After nine years of ruling the country, former President Pervez Musharraf has had a tough few weeks since he returned to Pakistan. The welcome he received was lukewarm at best, his nomination papers were rejected from one constituency after another, and after successfully seeking bail in the Benazir Bhutto assassination case, he was unable to do the same in the judges’ detention case.

Soon after the retired general proclaimed loudly that ‘commandos never run’, Musharraf was seen making a quick exit from the court and dashing to his farm house in Chak Shehzad. After much dilly-dallying, the ex-president finally surrended himself to authorities – although it remains unclear whether this was before or after he appeared at the court of a judicial magistrate the next day on Friday.

Then, his home had been declared a ‘sub-jail’ for the next 48 hours after which he is to appear before a special anti-terrorism court on April 21. Until then, according to an All Pakistan Muslim League spokesman (APML is the former president’s political party), he had been sent on judicial remand. But developments were fast; Musharraf was then transferred to the police lines headquarters in Islamabad.

Things have come a long way since the former military chief took power in a military coup in 1999. After having been away from the country since 2008, Musharraf’s return to Pakistan was doubted by many, given the cases pending against him and no amnesty deal to boot.
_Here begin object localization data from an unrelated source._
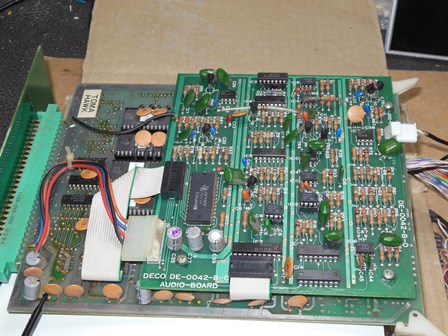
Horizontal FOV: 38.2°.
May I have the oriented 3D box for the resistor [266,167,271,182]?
[{"bbox_3d":[0.026,0.004,0.379,0.003,0.003,0.008,1,52,6],"label":"resistor"}]

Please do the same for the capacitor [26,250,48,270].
[{"bbox_3d":[-0.104,0.053,0.358,0.008,0.011,0.008,1,52,6],"label":"capacitor"}]

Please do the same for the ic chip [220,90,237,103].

No sooner had the country gotten over this unexpected arrival that a Pandora’s Box of cases against him came to the fore. In addition, APML officials have said that the retired general will surrender himself, if ordered to do so by the highest court of the land, the Supreme Court.

Given this scenario, what do you think the next step should be? Keeping in mind Musharraf’s rocky history with the judiciary, is the swift cancellation of bail motivated by anything other than the law? Was his arrest justified? Would it perhaps have been better to let the people do the talking and leave him in the lurch with a defeat in the elections? Or is the high court’s decision justified in ordering the arrest of a man whom many accuse of having subverted the Constitution?